I have to say, at least I still make myself laugh! Like that time I moved to LA in large part because I saw 40 approaching and was totally freaked out that it would arrive to find me in the same house, city, and career I’d been in since my mid twenties. Or that time I moved back from LA into that same house, city, and career and breathed a sigh of relief that they were all still there, two years later, patiently waiting for me to realize that none of those outward things had anything to do with inner peace, contentment, or joy.
Happiness does not depend on outward things, but on the way we see them.
And now 40 is here, today, and that makes me laugh too. I was so worried about this particular birthday and all of the arbitrary meaning imposed upon it. If anything, I now feel excited to begin a new decade in the same way I felt excited to begin 2019; a clean slate upon which to design a life I love.
My twenties and thirties were weird! Good parts, bad parts, and a lot of heavy, confused, conflicted parts. I am happy to say that by the time my late thirties rolled around, I’d become better at having fun and at seeing it all as an adventure, which eased much of that self imposed pressure.

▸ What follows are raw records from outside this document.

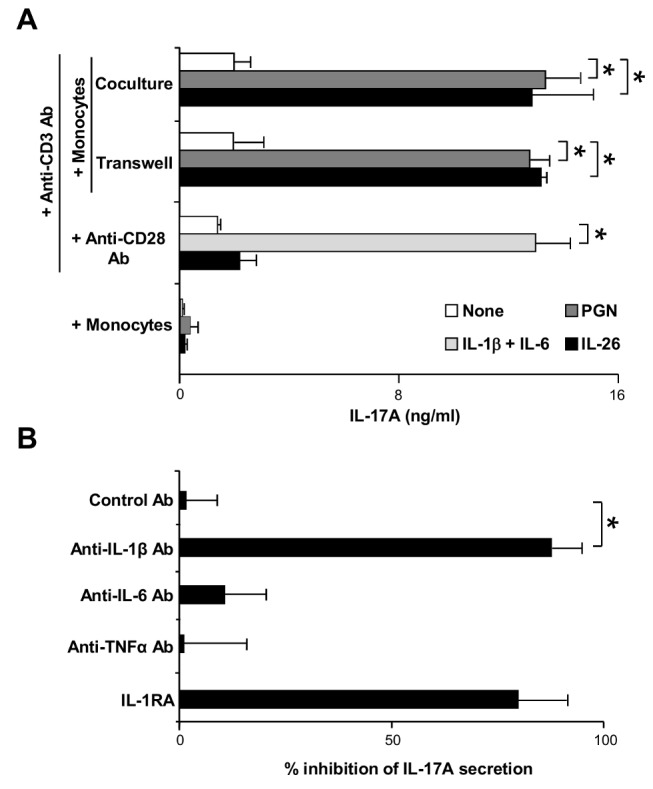
IL-26 promotes IL-17A production by memory CD4+ T cells through IL-1-beta secretion by monocytes.(A) Memory CD4+ T cells were stimulated with an anti-CD3 Ab, with or without 50 ng/ml IL-26, in the presence of (i) monocytes, (ii) monocytes cultured in separate chambers (Transwell inserts), or (iii) an anti-CD28 Ab. Memory CD4+ T cells were also cultured with monocytes in the absence of anti-CD3 or anti-CD28 Ab. PGN (5 µg/ml) or 10 ng/ml IL-1-beta plus 50 ng/ml IL-6 were used as positive controls. After 1 wk, IL-17A was quantified by ELISA in the supernatants. Results are expressed in ng/ml (mean ± SD, n = 4). (B) Memory CD4+ T cells were stimulated by an anti-CD3 Ab plus monocytes, with or without 50 ng/ml IL-26, in the presence or absence of 10 µg/ml neutralizing anti-IL-1-beta, anti-IL-6, anti-TNF-alpha, isotype control Abs, or 1 µg/ml soluble IL-1RA. IL-17A was quantified after 1 wk. Results are expressed as percentage of inhibition of IL-17A secretion (mean ± SD, n = 4). (A and B) *p<0.05 (Wilcoxon matched-pairs signed-ranks test).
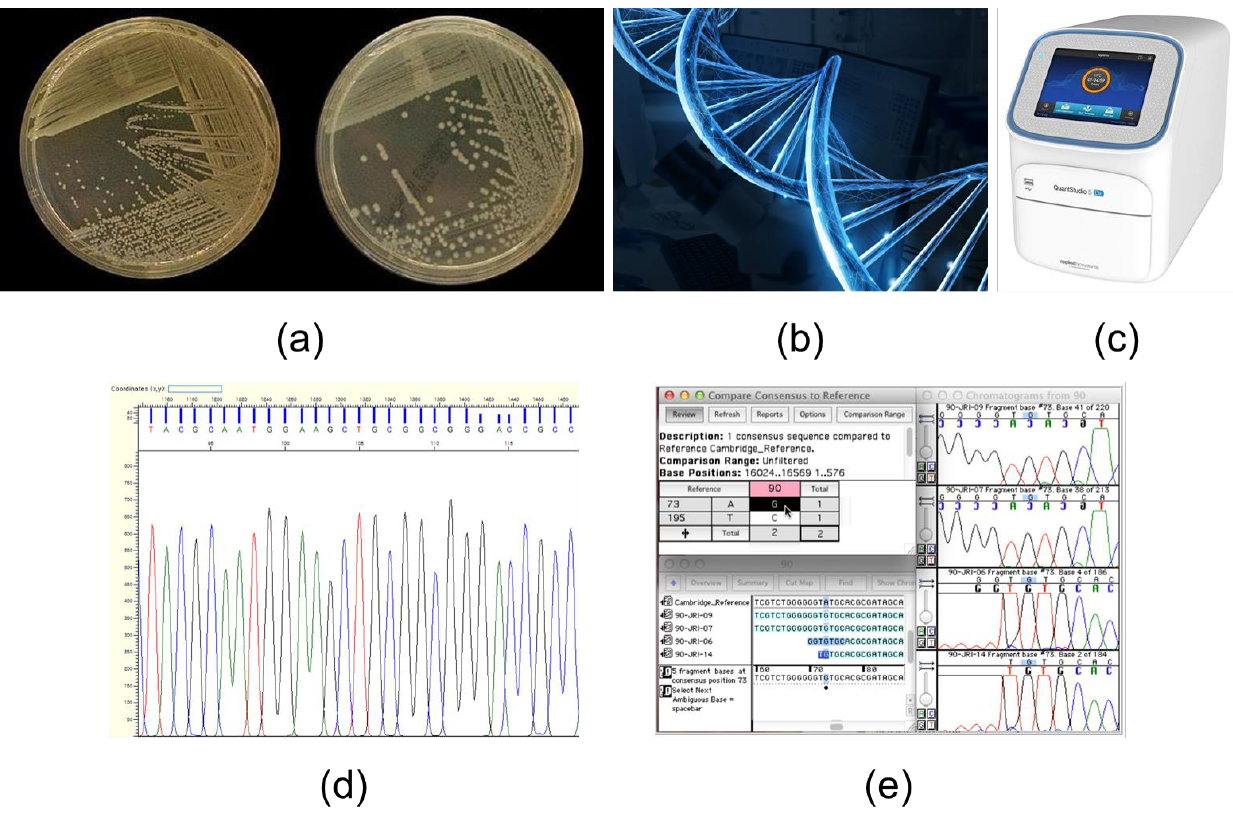
Figure 2. Procedure for the molecular analysis: ( a ) Isolation image performed in the preliminary experiment; ( b ) gDNA extraction concept image; ( c ) Image provided in the PCR equipment manual; ( d ) Sequencing analysis; ( e ) Images provided in the program manual.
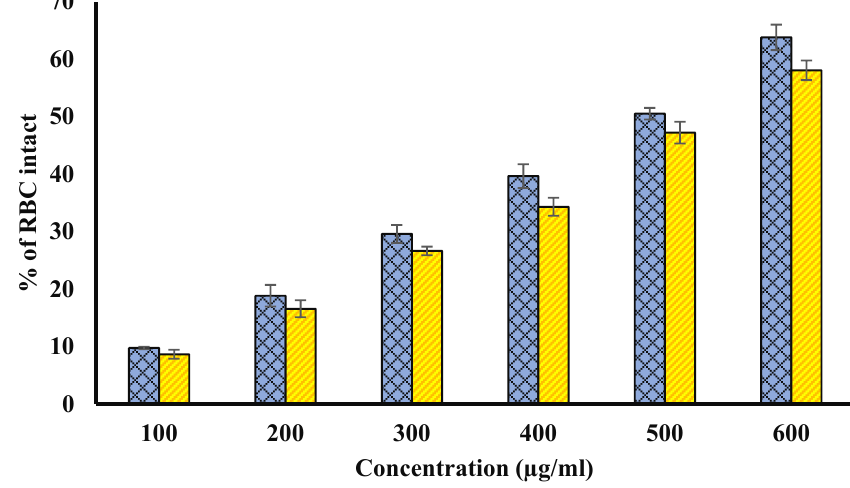
Figure 7. Percentage of RBC intact. Blue columns represent various concentrations (100–600 µg/mL) of Ajwa fruit pulp. Yellow columns represent various concentrations (100–600 µg/mL) of Ajwa seed extract. The results are presented as means ± SEM ( n = 3, p < 0.05).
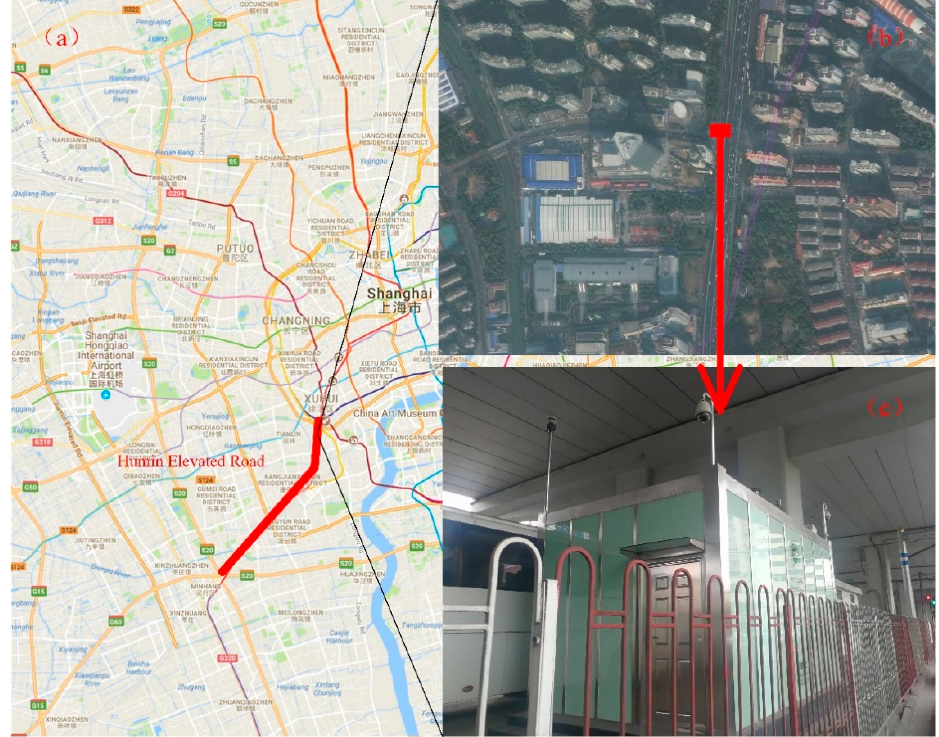
Figure 1. Overview of the monitoring station: ( a ) geographical location of the monitoring station in Shanghai; ( b ) top view of the experimental road; ( c ) picture of the monitoring station.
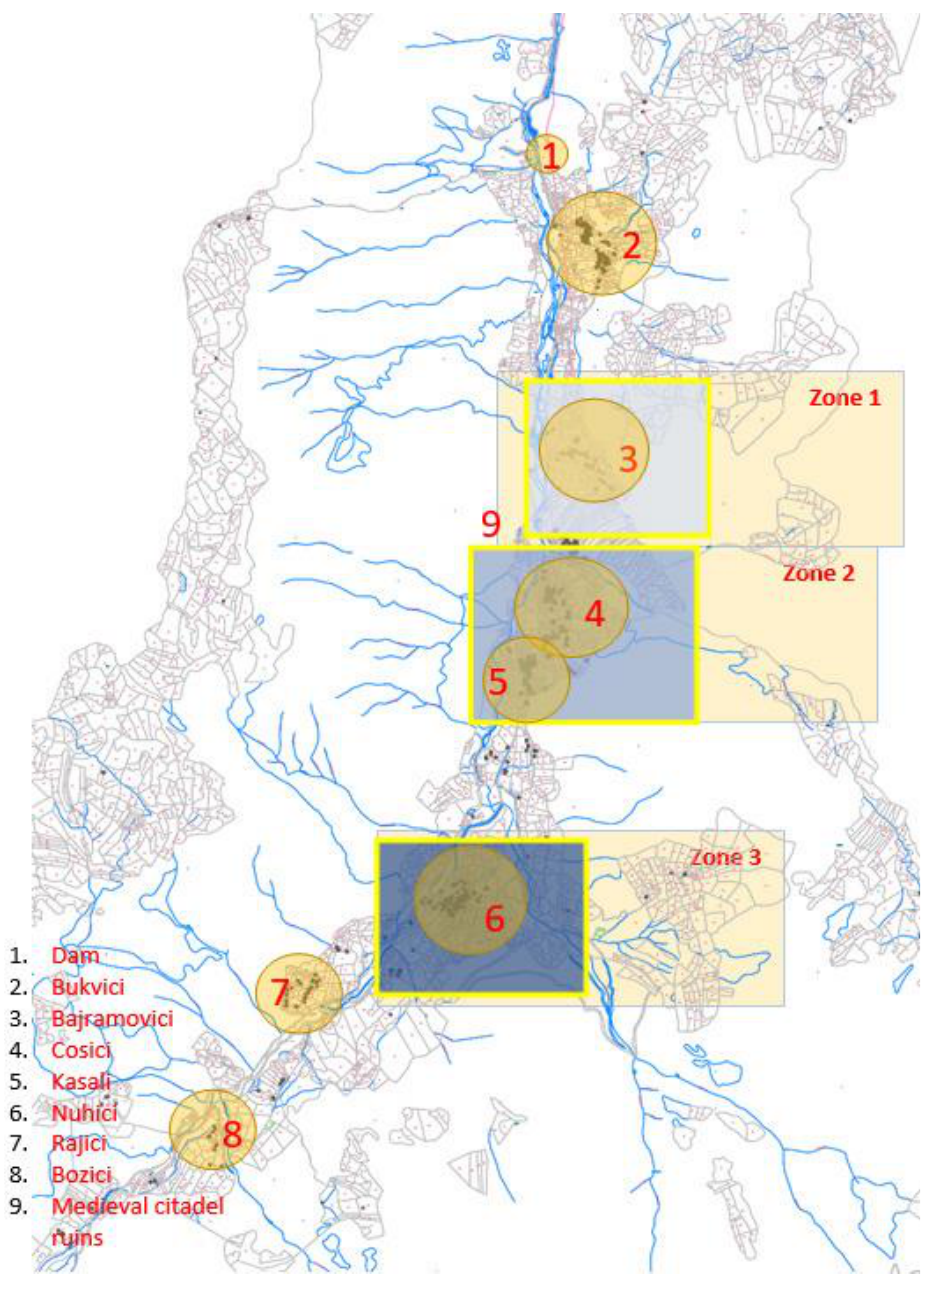
Figure 7. Village Idbar reuse zones. (Source:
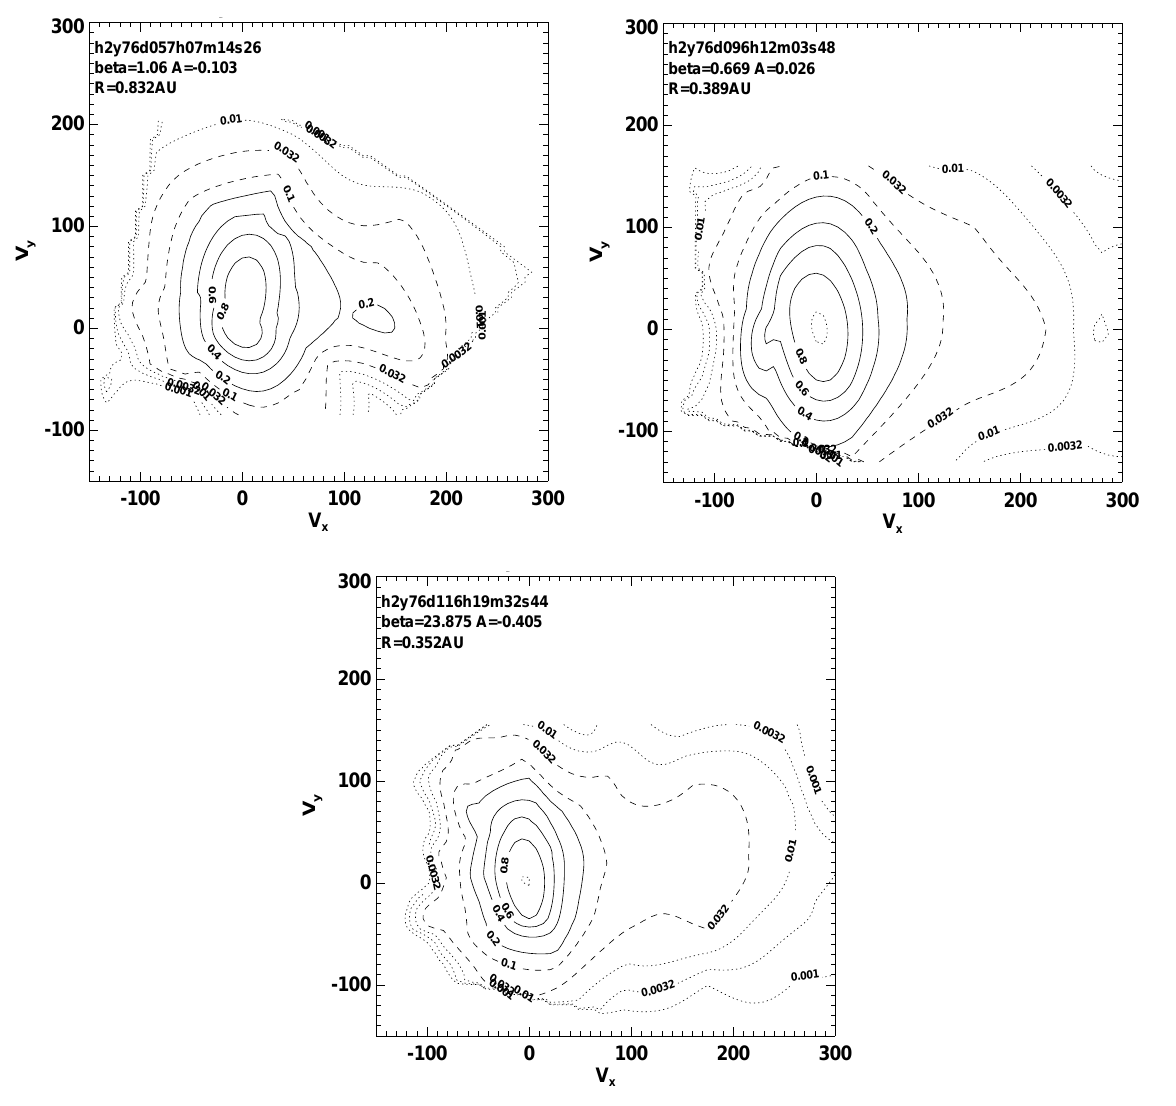
Fig. 1. Contours in velocity space of typical anisotropic proton velocity distribution functions. The contours correspond to 0.0032, 0.01 (outer dotted lines), 0.032, 0.1 (dashed), 0.2, 0.4, 0.6, 0.8 (continuous), and 0.9 (innermost dotted line) of the maximum. The v x -axis points in the magnetic field direction. The most prominent nonthermal features are the core temperature anisotropy, with T ⊥ c >T k c , and the proton beam travelling along the local magnetic field direction at speeds larger than the Alfv´en speed. Note that the artificially sharp edges in some contours correspond to the boundaries of the velocity array of the plasma instrument. From left to right, the parameter values are: plasma beta, β k = 1 . 06 , 0 . 67 , 23 . 9, anisotropy, A =− 0 . 1 , 0 . 03 , − 0 . 41, and heliocentric radial distance, R = 0 . 83 , 0 . 39 , 0 .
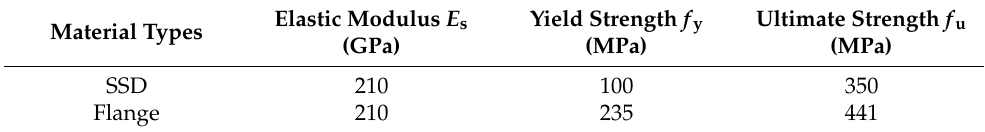
LS-1: Arranged CSSDB system on the bottom floor of MD-RC frame (Figure 8a); • LS-2: Arranged CSSDB system on the first and second floors of MD-RC frame (Figure 8b); and, • LS-3: Arranged CSSDB system on all floors of MD-RC frame (Figure 8c). Figure 8 shows the layout information and detailed size of CSSDB system. In all of the CSSDB systems, the CSSD device is attached to the steel plates at the top and bottom using the welded connections. The steel plates and H-beams are made of Q345 steel with a Young’s modulus of 206 GPa, yielding strength of 345 MPa, and Poisson’s ratio of 0.3. In these retrofitting systems, the connections of steel plates and beam-column are welding. Rigid connection between CSSDB systems and concrete beam-column is assumed, and the influence of slippage and peeling between steel plates and concretes are neglected.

Am I evolving backwards? I wonder. I was a serious child, teen, and young adult. When my peers listened to pop, I preferred Leonard Coen, Bob Dylan, and any cowboy poet crooning over love and loss. I would draw and design my “fashion books” for hours at the dining room table and fall asleep to Italian lessons on tape at night. An odd duck.
Now, I just want to dance. And laugh. And write and draw and relearn the languages I studied as a child, but have mostly let go dormant.
Spirals coming back around. Never the same lesson but one that takes me just a bit deeper.
Life is short.
Are the 40’s the decade in which the self finds a groove, some clarity, and answers appear? Maybe.
Or maybe we will always feel like our five year old selves inside, amazed when the world bestows the word adult upon us? It seems that little girl understood herself pretty clearly and that ever since I have simply been coming home, back to her.